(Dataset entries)

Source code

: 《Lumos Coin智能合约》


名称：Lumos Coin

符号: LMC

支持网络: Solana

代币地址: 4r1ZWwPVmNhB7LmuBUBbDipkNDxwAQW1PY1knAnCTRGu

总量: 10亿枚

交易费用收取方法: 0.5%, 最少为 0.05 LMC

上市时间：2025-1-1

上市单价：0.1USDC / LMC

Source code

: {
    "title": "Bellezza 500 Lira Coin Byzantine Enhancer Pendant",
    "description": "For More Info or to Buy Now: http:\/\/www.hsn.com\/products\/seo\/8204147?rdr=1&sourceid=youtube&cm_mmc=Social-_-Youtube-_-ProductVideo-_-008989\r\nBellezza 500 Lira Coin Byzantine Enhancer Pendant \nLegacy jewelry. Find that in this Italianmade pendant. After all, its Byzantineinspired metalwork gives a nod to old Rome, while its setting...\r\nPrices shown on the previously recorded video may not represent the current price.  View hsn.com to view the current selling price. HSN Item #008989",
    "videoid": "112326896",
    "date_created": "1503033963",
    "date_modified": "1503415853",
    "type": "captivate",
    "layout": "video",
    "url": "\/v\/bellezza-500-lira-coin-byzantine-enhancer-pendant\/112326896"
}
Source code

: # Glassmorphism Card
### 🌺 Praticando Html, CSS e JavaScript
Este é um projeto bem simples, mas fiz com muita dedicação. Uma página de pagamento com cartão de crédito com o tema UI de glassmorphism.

=== What needs to be done ===
From the first line to the last, retype the records exactly.

=== Output for this task ===
Source code

: 《Lumos Coin智能合约》


名称：Lumos Coin

符号: LMC

支持网络: Solana

代币地址: 4r1ZWwPVmNhB7LmuBUBbDipkNDxwAQW1PY1knAnCTRGu

总量: 10亿枚

交易费用收取方法: 0.5%, 最少为 0.05 LMC

上市时间：2025-1-1

上市单价：0.1USDC / LMC

Source code

: {
    "title": "Bellezza 500 Lira Coin Byzantine Enhancer Pendant",
    "description": "For More Info or to Buy Now: http:\/\/www.hsn.com\/products\/seo\/8204147?rdr=1&sourceid=youtube&cm_mmc=Social-_-Youtube-_-ProductVideo-_-008989\r\nBellezza 500 Lira Coin Byzantine Enhancer Pendant \nLegacy jewelry. Find that in this Italianmade pendant. After all, its Byzantineinspired metalwork gives a nod to old Rome, while its setting...\r\nPrices shown on the previously recorded video may not represent the current price.  View hsn.com to view the current selling price. HSN Item #008989",
    "videoid": "112326896",
    "date_created": "1503033963",
    "date_modified": "1503415853",
    "type": "captivate",
    "layout": "video",
    "url": "\/v\/bellezza-500-lira-coin-byzantine-enhancer-pendant\/112326896"
}
Source code

: # Glassmorphism Card
### 🌺 Praticando Html, CSS e JavaScript
Este é um projeto bem simples, mas fiz com muita dedicação. Uma página de pagamento com cartão de crédito com o tema UI de glassmorphism.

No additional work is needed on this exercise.